Vendor misconceptions hamper EHR usability
■ Physicians can work as partners with technology companies by offering feedback that helps enhance systems to better fit their needs.
Usability is often where blame is directed for physicians' dissatisfaction with their electronic health record systems.
The problem, say Nancy Staggers, PhD, RN, and Lorraine Chapman, is that vendors have misconceptions about what physicians want or need from their EHRs and what makes them easy to use. These misconceptions are what they refer to as EHR “usability myths.”
Staggers, professor of informatics at the University of Maryland School of Nursing, and Chapman, director of user experience research at Macadamian Technologies, a software consulting firm in Gatineau, Quebec, delivered a usability myth presentation at the annual Health Information and Management System Society's conference in New Orleans in March. If the standing-room-only crowd at the presentation wasn't enough to confirm the importance of usability, then perhaps results from an EHR satisfaction survey released the same week would be convincing.
A survey by AmericanEHR Partners of 4,279 clinicians, including primary care physicians, specialists and diagnostic professionals, found that EHR user satisfaction declined from 39% in 2010 to 27% in 2012. The rate of those “very dissatisfied” increased from 11% to 21% during the same period. Usability was cited as a major cause for the decline in satisfaction.
AmericanEHR Partners, founded by the American College of Physicians, maintains a vendor-neutral database of EHR products and vendor ratings based on satisfaction reviews submitted by its member organizations, which represent more than 700,000 physicians. The American Medical Association signed on as a member in May 2012.
Many of the misconceptions Staggers and Chapman discussed centered around EHR system design. For example, some vendors place everything on one screen within an EHR, and others think more features mean a better system.
“Unfortunately, physicians buy a system and it's implemented and installed, and that's when they discover the usability issues,” Chapman said. “They don't do their due diligence before.” She said practices should not only ask to test systems before they buy, they also should talk with other practices that have the same systems. In addition, they can volunteer to be beta testers for new versions of the software.
Usability part of meaningful use
Some of the usability issues will be addressed in stage 2 of the meaningful use incentive program. During that stage, usability will be made part of the certification process vendors must go through to have their products approved as complying with meaningful use. But even if a practice already has purchased a system, that doesn't mean it's too late, Staggers said.
One myth, she said, is that usability is solely the vendor's responsibility. It's important for physicians to speak up and tell vendors where their EHR systems are failing them, Staggers said.
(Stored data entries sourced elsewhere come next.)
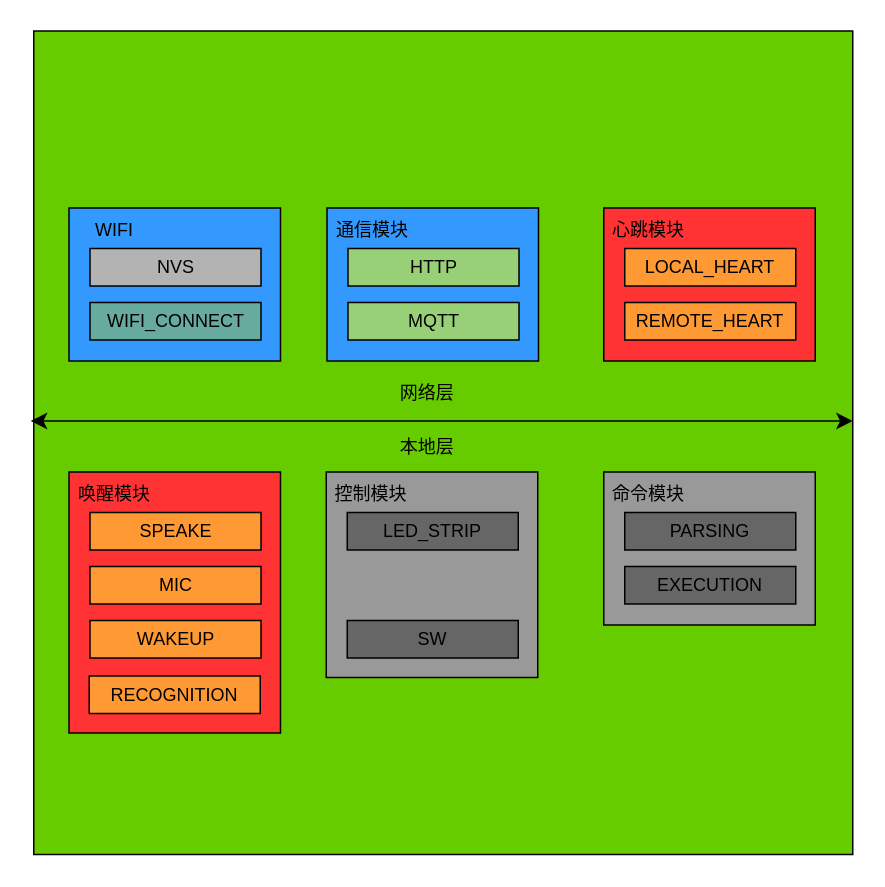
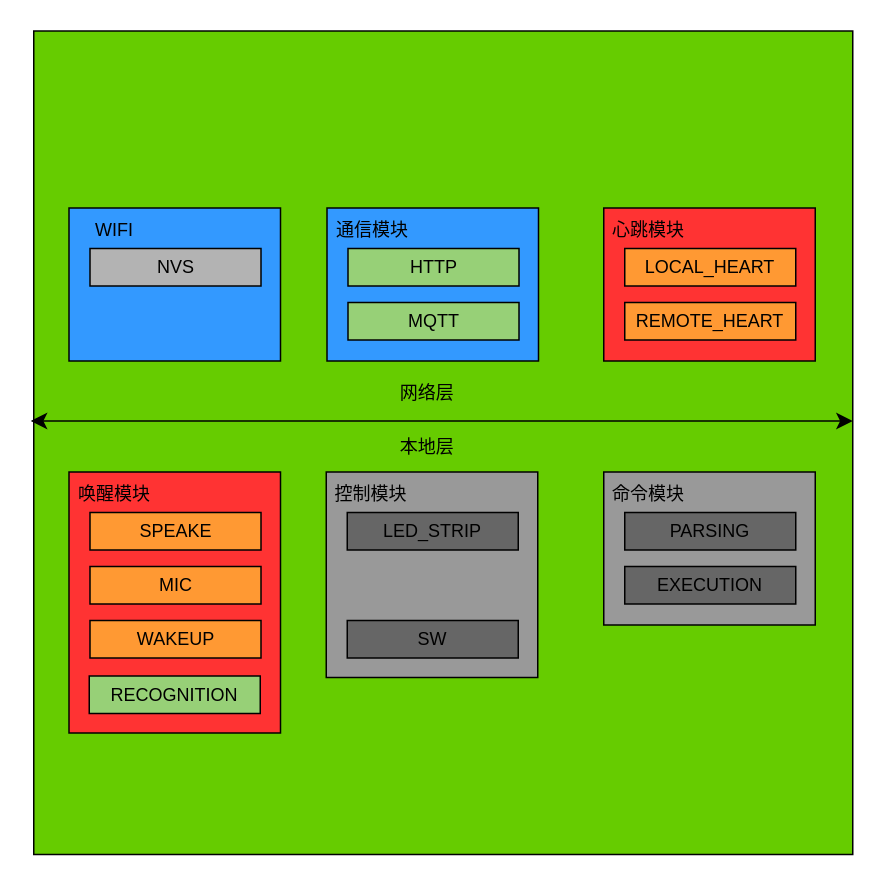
  <mxCell id="0" />
  <mxCell id="1" parent="0" />
  <mxCell id="2" value="" style="rounded=0;whiteSpace=wrap;html=1;fillColor=#66CC00;" parent="1" vertex="1"><mxGeometry x="22" y="20" width="546" height="549" as="geometry" /></mxCell>
  <mxCell id="3" value="" style="rounded=0;whiteSpace=wrap;html=1;fillColor=#3399FF;" parent="1" vertex="1"><mxGeometry x="45.5" y="138" width="141" height="102" as="geometry" /></mxCell>
  <mxCell id="4" value="&lt;div&gt;NVS&lt;/div&gt;" style="rounded=0;whiteSpace=wrap;html=1;fillColor=#B3B3B3;" parent="1" vertex="1"><mxGeometry x="59.5" y="165" width="114" height="25" as="geometry" /></mxCell>
- <mxCell id="5" value="WIFI_CONNECT" style="rounded=0;whiteSpace=wrap;html=1;fillColor=#67AB9F;" parent="1" vertex="1"><mxGeometry x="59.5" y="201" width="114" height="25" as="geometry" /></mxCell>
  <mxCell id="6" value="WIFI" style="text;html=1;align=center;verticalAlign=middle;whiteSpace=wrap;rounded=0;" parent="1" vertex="1"><mxGeometry x="45.5" y="138" width="60" height="30" as="geometry" /></mxCell>
  <mxCell id="7" value="" style="rounded=0;whiteSpace=wrap;html=1;fillColor=#3399FF;" parent="1" vertex="1"><mxGeometry x="217.5" y="138" width="141" height="102" as="geometry" /></mxCell>
  <mxCell id="8" value="HTTP" style="rounded=0;whiteSpace=wrap;html=1;fillColor=#97D077;" parent="1" vertex="1"><mxGeometry x="231.5" y="165" width="114" height="25" as="geometry" /></mxCell>
  <mxCell id="9" value="MQTT" style="rounded=0;whiteSpace=wrap;html=1;fillColor=#97D077;" parent="1" vertex="1"><mxGeometry x="231.5" y="201" width="114" height="25" as="geometry" /></mxCell>
  <mxCell id="10" value="通信模块" style="text;html=1;align=center;verticalAlign=middle;whiteSpace=wrap;rounded=0;" parent="1" vertex="1"><mxGeometry x="217.5" y="138" width="60" height="30" as="geometry" /></mxCell>
  <mxCell id="11" value="" style="rounded=0;whiteSpace=wrap;html=1;fillColor=#FF3333;" parent="1" vertex="1"><mxGeometry x="402" y="138" width="141" height="102" as="geometry" /></mxCell>
  <mxCell id="12" value="LOCAL_HEART" style="rounded=0;whiteSpace=wrap;html=1;fillColor=#FF9933;" parent="1" vertex="1"><mxGeometry x="416" y="165" width="114" height="25" as="geometry" /></mxCell>
  <mxCell id="13" value="REMOTE_HEART" style="rounded=0;whiteSpace=wrap;html=1;fillColor=#FF9933;" parent="1" vertex="1"><mxGeometry x="416" y="201" width="114" height="25" as="geometry" /></mxCell>
  <mxCell id="14" value="心跳模块" style="text;html=1;align=center;verticalAlign=middle;whiteSpace=wrap;rounded=0;" parent="1" vertex="1"><mxGeometry x="402" y="138" width="60" height="30" as="geometry" /></mxCell>
  <mxCell id="15" value="" style="rounded=0;whiteSpace=wrap;html=1;fillColor=#999999;" parent="1" vertex="1"><mxGeometry x="217" y="314" width="141" height="137" as="geometry" /></mxCell>
  <mxCell id="16" value="LED_STRIP" style="rounded=0;whiteSpace=wrap;html=1;fillColor=#666666;" parent="1" vertex="1"><mxGeometry x="231" y="341" width="114" height="25" as="geometry" /></mxCell>
  <mxCell id="17" value="控制模块" style="text;html=1;align=center;verticalAlign=middle;whiteSpace=wrap;rounded=0;" parent="1" vertex="1"><mxGeometry x="217" y="314" width="60" height="30" as="geometry" /></mxCell>
  <mxCell id="18" value="SW" style="rounded=0;whiteSpace=wrap;html=1;fillColor=#666666;" parent="1" vertex="1"><mxGeometry x="231" y="413" width="114" height="25" as="geometry" /></mxCell>
  <mxCell id="19" value="" style="rounded=0;whiteSpace=wrap;html=1;fillColor=#999999;" parent="1" vertex="1"><mxGeometry x="402" y="314" width="141" height="102" as="geometry" /></mxCell>
  <mxCell id="20" value="PARSING" style="rounded=0;whiteSpace=wrap;html=1;fillColor=#666666;" parent="1" vertex="1"><mxGeometry x="416" y="341" width="114" height="25" as="geometry" /></mxCell>
  <mxCell id="21" value="EXECUTION" style="rounded=0;whiteSpace=wrap;html=1;fillColor=#666666;" parent="1" vertex="1"><mxGeometry x="416" y="377" width="114" height="25" as="geometry" /></mxCell>
  <mxCell id="22" value="命令模块" style="text;html=1;align=center;verticalAlign=middle;whiteSpace=wrap;rounded=0;" parent="1" vertex="1"><mxGeometry x="402" y="314" width="60" height="30" as="geometry" /></mxCell>
  <mxCell id="23" value="" style="rounded=0;whiteSpace=wrap;html=1;fillColor=#FF3333;" parent="1" vertex="1"><mxGeometry x="45.5" y="314" width="141" height="174" as="geometry" /></mxCell>
  <mxCell id="24" value="SPEAKE" style="rounded=0;whiteSpace=wrap;html=1;fillColor=#FF9933;" parent="1" vertex="1"><mxGeometry x="59.5" y="341" width="114" height="25" as="geometry" /></mxCell>
  <mxCell id="25" value="MIC" style="rounded=0;whiteSpace=wrap;html=1;fillColor=#FF9933;" parent="1" vertex="1"><mxGeometry x="59.5" y="377" width="114" height="25" as="geometry" /></mxCell>
  <mxCell id="26" value="唤醒模块" style="text;html=1;align=center;verticalAlign=middle;whiteSpace=wrap;rounded=0;" parent="1" vertex="1"><mxGeometry x="45.5" y="314" width="60" height="30" as="geometry" /></mxCell>
  <mxCell id="27" value="WAKEUP" style="rounded=0;whiteSpace=wrap;html=1;fillColor=#FF9933;" parent="1" vertex="1"><mxGeometry x="59.5" y="413" width="114" height="25" as="geometry" /></mxCell>
- <mxCell id="28" value="RECOGNITION" style="rounded=0;whiteSpace=wrap;html=1;fillColor=#FF9933;" parent="1" vertex="1"><mxGeometry x="59" y="450" width="114" height="25" as="geometry" /></mxCell>
+ <mxCell id="28" value="RECOGNITION" style="rounded=0;whiteSpace=wrap;html=1;fillColor=#97d077;" parent="1" vertex="1"><mxGeometry x="59" y="450" width="114" height="25" as="geometry" /></mxCell>
  <mxCell id="29" value="" style="endArrow=classic;startArrow=classic;html=1;rounded=0;fontSize=12;startSize=8;endSize=8;curved=1;exitX=0;exitY=0.5;exitDx=0;exitDy=0;" parent="1" edge="1"><mxGeometry width="50" height="50" relative="1" as="geometry"><mxPoint x="568" y="280" as="sourcePoint" /><mxPoint x="20" y="280" as="targetPoint" /></mxGeometry></mxCell>
  <mxCell id="30" value="网络层" style="text;html=1;align=center;verticalAlign=middle;resizable=0;points=[];autosize=1;strokeColor=none;fillColor=none;" vertex="1" parent="1"><mxGeometry x="257" y="249" width="54" height="26" as="geometry" /></mxCell>
  <mxCell id="31" value="本地层" style="text;html=1;align=center;verticalAlign=middle;resizable=0;points=[];autosize=1;strokeColor=none;fillColor=none;" vertex="1" parent="1"><mxGeometry x="257" y="285" width="54" height="26" as="geometry" /></mxCell>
Vendors who get usability right will be the ones who value customer feedback.
Chapman said practices should ask potential vendors if they have a user experience team, or if anyone is collecting implementation findings or user surveys and how those findings are worked in to the development cycle.
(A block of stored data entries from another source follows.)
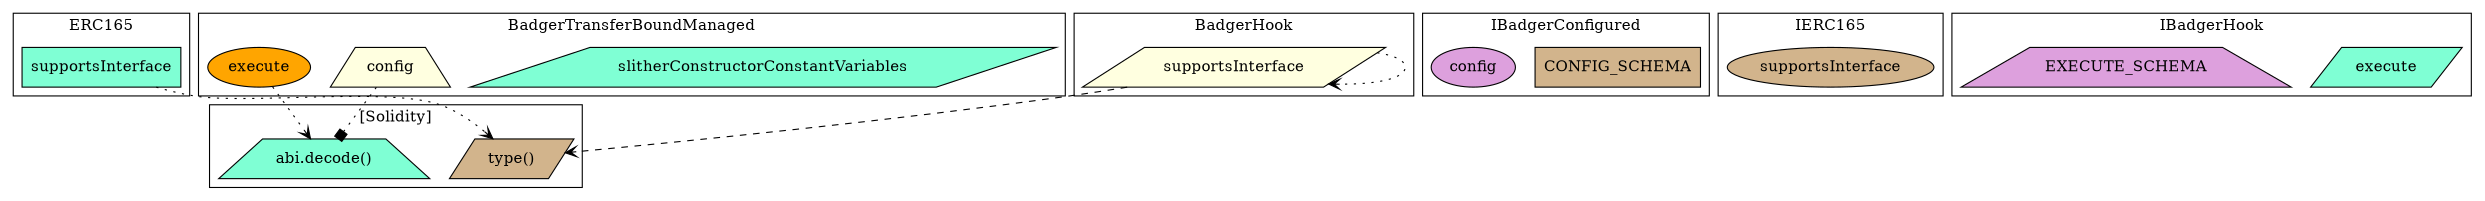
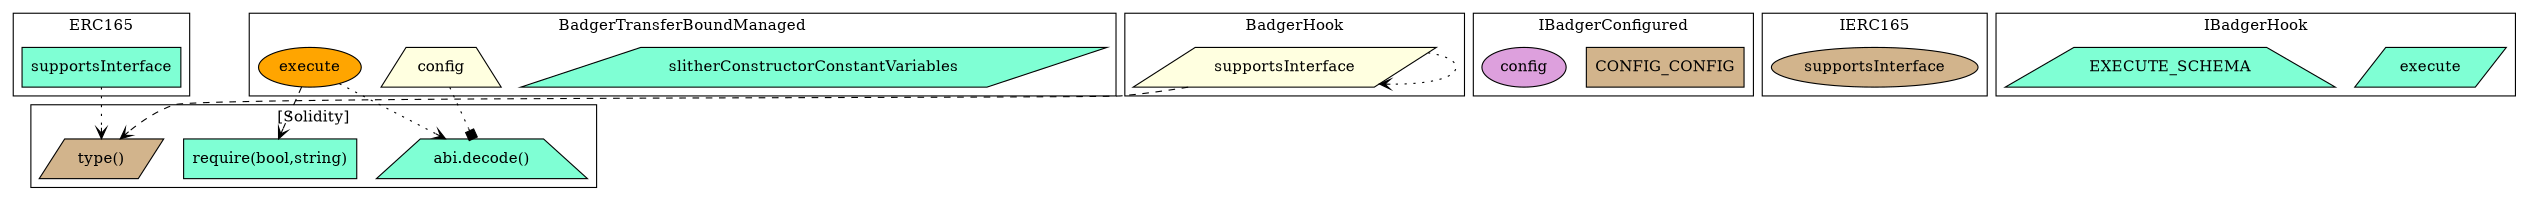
  strict digraph {
    node [fillcolor=aquamarine shape=parallelogram style=filled]
    edge [arrowhead=vee style=dotted]
    n1 [label=supportsInterface shape=box]
-   n2 [fillcolor=tan label=CONFIG_SCHEMA shape=box]
+   n2 [fillcolor=tan label=CONFIG_CONFIG shape=box]
    n3 [fillcolor=plum label=config shape=ellipse]
    n4 [label=slitherConstructorConstantVariables]
    n5 [fillcolor=lightyellow label=config shape=trapezium]
    n6 [fillcolor=orange label=execute shape=ellipse]
    n7 [fillcolor=tan label=supportsInterface shape=ellipse]
    n8 [label=execute]
-   n9 [fillcolor=plum label=EXECUTE_SCHEMA shape=trapezium]
+   n9 [label=EXECUTE_SCHEMA shape=trapezium]
    n10 [fillcolor=lightyellow label=supportsInterface]
    "type()" [fillcolor=tan]
    "abi.decode()" [shape=trapezium]
+   "require(bool,string)" [shape=box]
    subgraph cluster_1 {
      label=ERC165
      n1
    }
    subgraph cluster_2 {
      label=IBadgerConfigured
      n2
      n3
    }
    subgraph cluster_3 {
      label=BadgerTransferBoundManaged
      n4
      n5
      n6
    }
    subgraph cluster_4 {
      label=IERC165
      n7
    }
    subgraph cluster_5 {
      label=IBadgerHook
      n8
      n9
    }
    subgraph cluster_6 {
      label=BadgerHook
      n10
    }
    subgraph cluster_7 {
      label="[Solidity]"
      "type()"
      "abi.decode()"
+     "require(bool,string)"
    }
    n1 -> "type()"
    n5 -> "abi.decode()" [arrowhead=box]
    n6 -> "abi.decode()"
+   n6 -> "require(bool,string)" [style=dashed]
    n10 -> n10
    n10 -> "type()" [style=dashed]
  }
“If you get the deer-stuck-in-the-headlight looks, then you'll know they have no idea what you're talking about,” Chapman said.
Clinicians are uncomfortable with technology, and users just need more training. Physicians often are pegged as not being savvy when it comes to technology, or as being dissatisfied because they have not embraced the work flow changes that come with EHR adoption. However, Chapman said, is that the issue is not about being comfortable or uncomfortable using the technology. It's that using the technology cannot add time to a physician's day unless there is a compelling reason, such as patient safety.
Chapman said physicians should have an idea of how long it takes to accomplish certain tasks on paper. Then they should ask the vendor to accomplish the same tasks on that system. If the developer of the system cannot accomplish a task in a reasonable amount of time, then that's a red flag, she said.
Whoever has the most features wins. Vendors use bells and whistles to sell their products, but features are good only if they add value to the practice.
During the selection process, Staggers said, practices should focus on the core features they know they will need. That doesn't mean the system won't come with additional functionality, but those often can be turned off or not used until the practice is ready to start using the system in advanced ways.
If they like it on the desktop, they will love it on mobile. Due to customer demands, most vendors are pushing development of mobile versions of their products. Many vendors are not optimizing their systems to work effectively on a mobile device, or physicians are deciding a mobile version isn't working as well as expected. Vendors and practices should communicate about what they are most and least likely to do on a mobile device. And vendors should offer physicians the opportunity to beta-test new products before they are rolled out, Staggers said.
Usability = only pretty and friendly. “Some people would say beauty is in the eye of the beholder,” Staggers said. That may be true for visual appeal, but there are measurable ways to determine the attractiveness of a system. “Is it more efficient? Is it more effective? And is it more satisfying? You could pick some core tasks and measure the efficiency and effectiveness,” she said.
Many companies put in a lot of effort to make systems look pretty by hiring graphic designers and design teams, Chapman said. “But once you start using the system you can tell right away if they've just applied lipstick,” she said. The key is to “test, test, test.”